The getName() method returns a string representing the Class<?> object’s package and class name. The getSuperclass() method returns a Class<?> object representing the parent or super class of the invoking Class<?> object. Note that getSuperclass() returns null when called with a Class<?> object representing the Object class, since Object has no parent.

Recursive Approach

Here’s the first technique for navigating class hierarchies.

public class SuperClasses {

    public static void main(String[] args) {

        showHierarchy(JTextField.class);

    }

    static void showHierarchy(Class<?> c) {

        if (c.getSuperclass() == null) {

            System.out.println(c.getName());

            return;

        }

        showHierarchy(c.getSuperclass());

        System.out.println(c.getName());

    }

}

Interestingly, the showHierarchy() method has no loop as it navigates through the JTextField hierarchy. That’s because showHierarchy() is recursive. Do you see how this works?

Each call to showHierarchy() first invokes c.getSuperclass() at line 6 to fetch the parent of the current class. If this method does not return null, a recursive call to showHierarchy() is invoked with this parent class at line 10. Each recursion nests stack frames as it works its way up the inheritance tree.

What makes the recursion finally stop? When we reach the Object class in the hierarchy, c.getSuperclass() returns null and the if statement at line 6 is true. At this point, the method calls c.getName() at line 7 to print the Object class before returning.

Next, each recursive invocation of showHierarchy() at line 10 returns as the nested stack frames unwind. This makes showHierarchy() display the current class name in the hierarchy at line 11.

Here’s the output from this program.

java.lang.Object

java.awt.Component

java.awt.Container

javax.swing.JComponent

javax.swing.text.JTextComponent

javax.swing.JTextField

Note that the order of this output matches the order from the Java documentation page shown earlier.

Non Recursive Approach

Recursion is certainly an elegant solution to navigating class hierarchies, but recursive algorithms are not everyone’s cup of tea. Here’s a second version that doesn’t use recursion.

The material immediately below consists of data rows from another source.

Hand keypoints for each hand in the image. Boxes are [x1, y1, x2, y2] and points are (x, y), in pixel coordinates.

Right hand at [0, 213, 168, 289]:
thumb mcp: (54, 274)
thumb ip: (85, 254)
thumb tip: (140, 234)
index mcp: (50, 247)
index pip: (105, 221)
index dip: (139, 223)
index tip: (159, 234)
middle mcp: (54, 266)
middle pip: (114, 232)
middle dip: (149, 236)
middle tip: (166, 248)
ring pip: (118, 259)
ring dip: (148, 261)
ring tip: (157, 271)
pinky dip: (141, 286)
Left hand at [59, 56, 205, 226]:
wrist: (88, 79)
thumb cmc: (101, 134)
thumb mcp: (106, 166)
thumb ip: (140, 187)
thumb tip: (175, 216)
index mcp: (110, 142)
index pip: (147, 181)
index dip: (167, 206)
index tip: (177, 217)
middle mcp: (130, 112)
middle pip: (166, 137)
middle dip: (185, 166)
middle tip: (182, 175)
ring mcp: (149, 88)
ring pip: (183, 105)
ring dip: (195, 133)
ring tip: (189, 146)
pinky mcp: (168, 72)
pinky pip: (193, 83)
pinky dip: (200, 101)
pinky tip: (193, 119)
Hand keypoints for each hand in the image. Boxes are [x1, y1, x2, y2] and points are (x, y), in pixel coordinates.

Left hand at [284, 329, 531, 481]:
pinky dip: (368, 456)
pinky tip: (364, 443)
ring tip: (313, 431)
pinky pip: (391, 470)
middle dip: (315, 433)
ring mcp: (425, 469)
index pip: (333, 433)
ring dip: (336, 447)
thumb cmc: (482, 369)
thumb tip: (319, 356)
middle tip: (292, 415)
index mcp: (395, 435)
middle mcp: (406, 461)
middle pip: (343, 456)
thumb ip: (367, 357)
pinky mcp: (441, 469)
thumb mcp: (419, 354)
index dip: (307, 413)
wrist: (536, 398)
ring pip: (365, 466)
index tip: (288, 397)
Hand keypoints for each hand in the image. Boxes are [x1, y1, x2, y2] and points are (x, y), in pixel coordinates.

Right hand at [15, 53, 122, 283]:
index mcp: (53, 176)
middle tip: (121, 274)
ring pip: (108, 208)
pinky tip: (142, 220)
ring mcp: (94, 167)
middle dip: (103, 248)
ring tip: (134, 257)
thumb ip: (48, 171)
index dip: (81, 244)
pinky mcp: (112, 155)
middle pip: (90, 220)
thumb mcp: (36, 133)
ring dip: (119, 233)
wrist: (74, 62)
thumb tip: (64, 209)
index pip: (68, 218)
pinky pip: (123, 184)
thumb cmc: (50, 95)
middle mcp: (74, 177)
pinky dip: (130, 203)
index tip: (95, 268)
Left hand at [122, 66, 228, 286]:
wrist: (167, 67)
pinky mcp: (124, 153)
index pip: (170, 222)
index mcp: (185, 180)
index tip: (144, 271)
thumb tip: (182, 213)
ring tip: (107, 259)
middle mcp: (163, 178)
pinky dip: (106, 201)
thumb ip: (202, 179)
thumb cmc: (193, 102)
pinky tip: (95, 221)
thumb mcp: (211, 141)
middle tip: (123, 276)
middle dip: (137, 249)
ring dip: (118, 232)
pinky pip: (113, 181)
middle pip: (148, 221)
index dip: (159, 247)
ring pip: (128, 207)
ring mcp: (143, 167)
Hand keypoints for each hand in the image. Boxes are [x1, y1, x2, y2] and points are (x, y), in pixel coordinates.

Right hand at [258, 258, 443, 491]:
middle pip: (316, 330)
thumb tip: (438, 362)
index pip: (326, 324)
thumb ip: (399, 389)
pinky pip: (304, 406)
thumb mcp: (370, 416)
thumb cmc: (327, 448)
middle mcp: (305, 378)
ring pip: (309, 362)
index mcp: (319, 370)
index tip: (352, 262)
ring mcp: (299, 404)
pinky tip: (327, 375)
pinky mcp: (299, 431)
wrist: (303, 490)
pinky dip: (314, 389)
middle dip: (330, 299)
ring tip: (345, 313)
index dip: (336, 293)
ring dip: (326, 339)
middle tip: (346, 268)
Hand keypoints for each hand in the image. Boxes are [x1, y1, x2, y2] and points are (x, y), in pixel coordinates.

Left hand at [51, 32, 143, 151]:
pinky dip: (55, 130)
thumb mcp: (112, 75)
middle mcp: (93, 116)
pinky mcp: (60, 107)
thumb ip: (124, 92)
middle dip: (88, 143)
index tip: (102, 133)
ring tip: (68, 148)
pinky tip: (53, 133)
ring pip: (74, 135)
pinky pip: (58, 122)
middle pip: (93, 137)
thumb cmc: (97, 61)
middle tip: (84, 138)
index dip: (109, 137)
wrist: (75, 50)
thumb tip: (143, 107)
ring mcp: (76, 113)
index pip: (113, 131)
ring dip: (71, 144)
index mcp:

public class SuperClasses2 {

    public static void main(String[] args) {

        showHierarchy(JTextField.class);

    }

    static void showHierarchy(Class<?> c) {

        ArrayList<Class<?>> list = new ArrayList<Class<?>>();

        while (c != null) {

           list.add(0, c);       // add to front

           c = c.getSuperclass();

        }

        for (Class<?> cls : list)

           System.out.println(cls.getName());

    }

}

You’ll note a few differences with this approach. First of all, an ArrayList stores Class<?> objects. Second, two loops are necessary to display the class hierarchy in the correct order. Do you see why?

After creating an empty ArrayList of Class<?> types at line 6, the method uses a while loop to add class objects to the ArrayList. Each call to c.getSuperclass() at line 9 fetches the parent of the current class after the current class is added to the front of the ArrayList in line 8. The while loop terminates when the Object class is reached for the current class.

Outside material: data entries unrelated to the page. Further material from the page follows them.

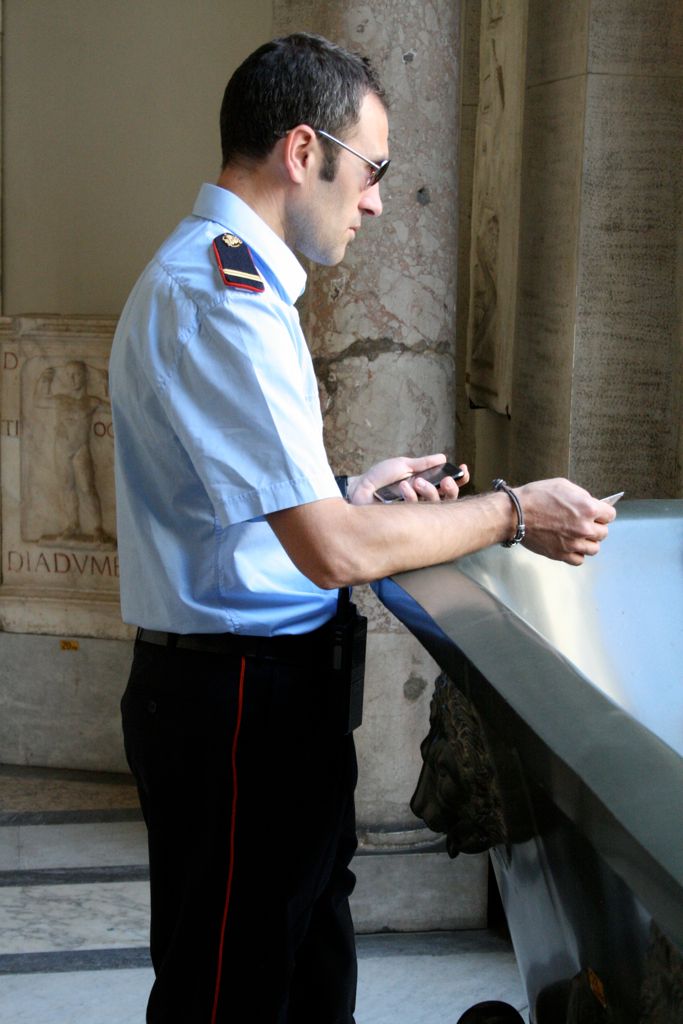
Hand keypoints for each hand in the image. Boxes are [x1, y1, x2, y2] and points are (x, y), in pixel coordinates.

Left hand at [348, 454, 469, 505]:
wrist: (360, 487)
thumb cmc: (380, 477)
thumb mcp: (403, 465)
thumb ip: (423, 464)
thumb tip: (443, 457)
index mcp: (426, 485)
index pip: (449, 486)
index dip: (460, 479)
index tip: (463, 468)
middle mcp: (424, 500)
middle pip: (450, 500)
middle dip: (452, 489)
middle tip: (445, 480)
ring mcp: (416, 511)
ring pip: (437, 508)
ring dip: (430, 492)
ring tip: (416, 482)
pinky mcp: (406, 520)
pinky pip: (418, 513)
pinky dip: (412, 497)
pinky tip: (402, 488)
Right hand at [514, 478, 616, 565]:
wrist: (515, 513)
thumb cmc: (536, 496)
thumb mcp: (564, 485)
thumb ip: (582, 497)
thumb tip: (591, 504)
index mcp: (588, 508)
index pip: (610, 515)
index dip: (604, 513)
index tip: (598, 513)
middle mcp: (584, 528)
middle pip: (603, 533)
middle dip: (596, 527)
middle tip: (585, 523)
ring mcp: (573, 543)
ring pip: (594, 549)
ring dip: (589, 542)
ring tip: (579, 536)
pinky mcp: (561, 554)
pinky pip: (579, 560)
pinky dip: (577, 554)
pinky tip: (571, 546)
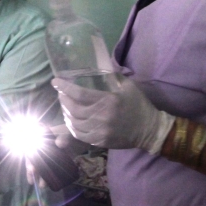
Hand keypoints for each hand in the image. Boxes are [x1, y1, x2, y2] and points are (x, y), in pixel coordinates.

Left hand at [53, 76, 174, 153]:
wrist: (149, 130)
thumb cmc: (138, 105)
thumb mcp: (128, 86)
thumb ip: (112, 75)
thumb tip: (100, 64)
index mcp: (109, 101)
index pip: (80, 94)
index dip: (65, 88)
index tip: (55, 81)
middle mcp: (102, 117)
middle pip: (74, 109)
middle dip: (64, 100)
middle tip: (61, 94)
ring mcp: (101, 131)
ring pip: (74, 124)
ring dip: (67, 114)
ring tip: (66, 107)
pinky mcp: (101, 141)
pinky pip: (80, 135)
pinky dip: (73, 128)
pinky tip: (72, 121)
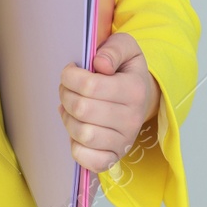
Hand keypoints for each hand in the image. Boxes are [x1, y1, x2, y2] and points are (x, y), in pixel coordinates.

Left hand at [58, 32, 161, 173]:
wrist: (141, 99)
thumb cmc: (125, 71)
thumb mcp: (125, 47)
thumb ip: (113, 49)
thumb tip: (99, 63)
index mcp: (135, 89)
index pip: (90, 86)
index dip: (70, 76)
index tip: (70, 71)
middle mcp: (132, 119)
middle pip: (81, 110)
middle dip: (65, 94)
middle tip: (67, 88)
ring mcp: (124, 141)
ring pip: (81, 134)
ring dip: (68, 118)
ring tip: (72, 107)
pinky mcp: (114, 157)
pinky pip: (87, 159)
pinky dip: (75, 145)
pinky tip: (78, 128)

The for loop calls getName() at line 12 to display the class and package names for each Class<?> object in the ArrayList.

The output from this program is the same as the previous one.

java.lang.Object

java.awt.Component

java.awt.Container

javax.swing.JComponent

javax.swing.text.JTextComponent

javax.swing.JTextField

Note that without an ArrayList to store Class<?> objects, a single loop with successive calls to getSuperclass() would make the output of class names appear in the opposite order.